◆ **DATA SUPPLIED**
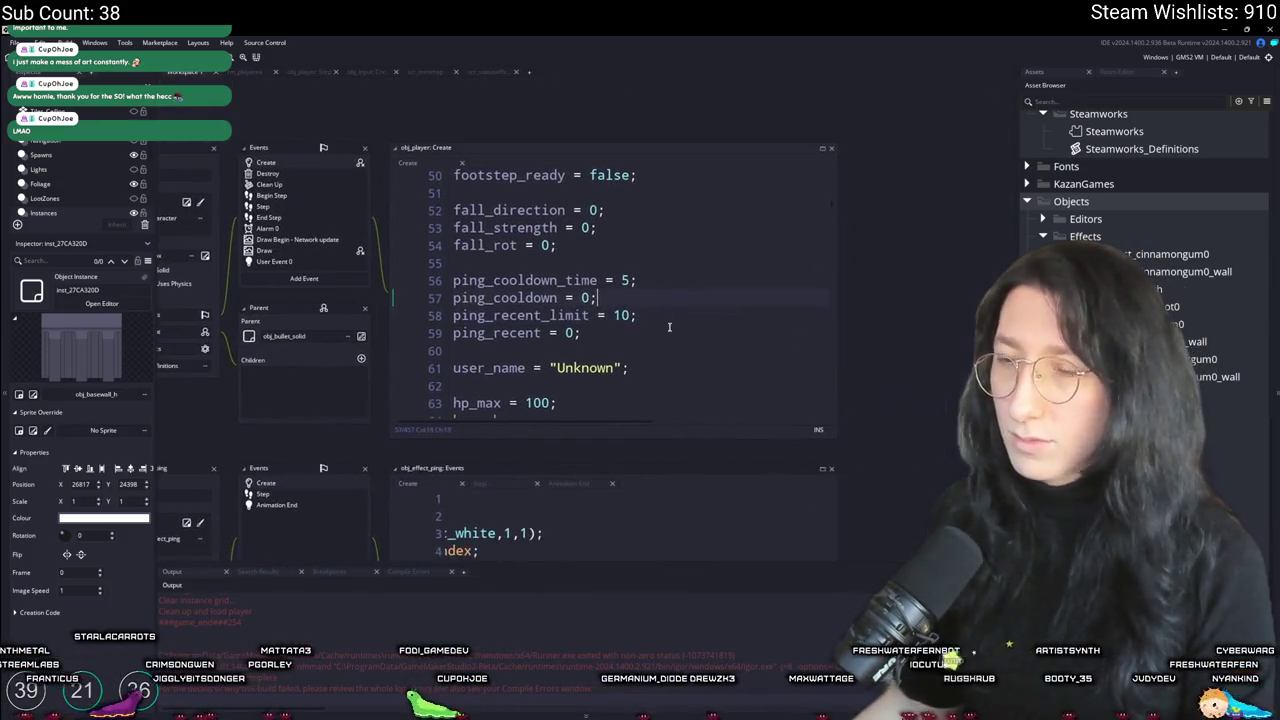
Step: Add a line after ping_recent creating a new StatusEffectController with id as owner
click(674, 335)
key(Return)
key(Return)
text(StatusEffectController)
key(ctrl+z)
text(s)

◆ **TASK PROMPT**
Lines above with "StatusEffectController" in them are the ones to copy.

◆ **ANSWER**
Step: Add a line after ping_recent creating a new StatusEffectController with id as owner
text(StatusEffectController)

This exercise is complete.